▶ [What this task involves] Copy all lines below that use the word "shifted".

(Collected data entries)
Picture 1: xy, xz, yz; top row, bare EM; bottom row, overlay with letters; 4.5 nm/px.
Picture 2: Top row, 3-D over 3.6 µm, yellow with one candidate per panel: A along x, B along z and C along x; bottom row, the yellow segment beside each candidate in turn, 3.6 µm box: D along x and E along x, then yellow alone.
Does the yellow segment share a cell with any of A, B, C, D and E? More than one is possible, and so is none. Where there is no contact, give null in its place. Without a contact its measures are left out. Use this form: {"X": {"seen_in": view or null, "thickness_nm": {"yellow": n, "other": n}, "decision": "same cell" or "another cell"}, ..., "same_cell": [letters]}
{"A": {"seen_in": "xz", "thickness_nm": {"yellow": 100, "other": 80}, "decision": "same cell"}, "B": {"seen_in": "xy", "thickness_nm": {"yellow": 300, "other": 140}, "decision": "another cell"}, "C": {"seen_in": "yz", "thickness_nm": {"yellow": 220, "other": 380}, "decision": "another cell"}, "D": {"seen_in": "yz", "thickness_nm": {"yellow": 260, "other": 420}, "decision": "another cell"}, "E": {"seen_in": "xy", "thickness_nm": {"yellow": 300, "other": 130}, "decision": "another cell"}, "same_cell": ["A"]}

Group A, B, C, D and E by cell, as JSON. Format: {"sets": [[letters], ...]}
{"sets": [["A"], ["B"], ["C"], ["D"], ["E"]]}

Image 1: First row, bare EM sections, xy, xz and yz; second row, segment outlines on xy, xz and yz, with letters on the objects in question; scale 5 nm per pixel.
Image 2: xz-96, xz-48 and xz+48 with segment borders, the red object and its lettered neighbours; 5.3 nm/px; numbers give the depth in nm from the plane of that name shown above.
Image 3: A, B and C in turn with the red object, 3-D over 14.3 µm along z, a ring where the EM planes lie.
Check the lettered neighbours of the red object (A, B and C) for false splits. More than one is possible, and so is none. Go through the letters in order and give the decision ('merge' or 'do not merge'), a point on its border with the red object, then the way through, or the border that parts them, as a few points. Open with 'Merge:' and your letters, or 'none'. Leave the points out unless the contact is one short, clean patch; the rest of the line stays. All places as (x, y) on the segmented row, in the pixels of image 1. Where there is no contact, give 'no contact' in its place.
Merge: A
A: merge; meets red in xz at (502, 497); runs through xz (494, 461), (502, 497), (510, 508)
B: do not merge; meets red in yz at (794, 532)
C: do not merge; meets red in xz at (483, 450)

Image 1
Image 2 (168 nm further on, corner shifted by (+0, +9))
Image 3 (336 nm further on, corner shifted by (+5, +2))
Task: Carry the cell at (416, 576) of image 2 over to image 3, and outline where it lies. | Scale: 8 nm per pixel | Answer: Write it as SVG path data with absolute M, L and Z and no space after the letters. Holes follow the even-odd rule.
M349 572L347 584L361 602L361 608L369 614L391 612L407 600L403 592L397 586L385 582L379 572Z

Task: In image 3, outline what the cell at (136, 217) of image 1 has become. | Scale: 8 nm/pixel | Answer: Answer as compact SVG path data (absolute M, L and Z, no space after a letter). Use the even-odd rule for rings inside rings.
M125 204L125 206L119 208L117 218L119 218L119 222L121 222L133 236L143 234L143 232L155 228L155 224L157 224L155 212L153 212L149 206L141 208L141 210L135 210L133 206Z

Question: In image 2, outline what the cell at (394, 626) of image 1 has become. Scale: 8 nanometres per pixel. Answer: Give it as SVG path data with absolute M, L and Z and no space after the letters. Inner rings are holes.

▶ [Answer below]
Image 2 (168 nm further on, corner shifted by (+0, +9))
Image 3 (336 nm further on, corner shifted by (+5, +2))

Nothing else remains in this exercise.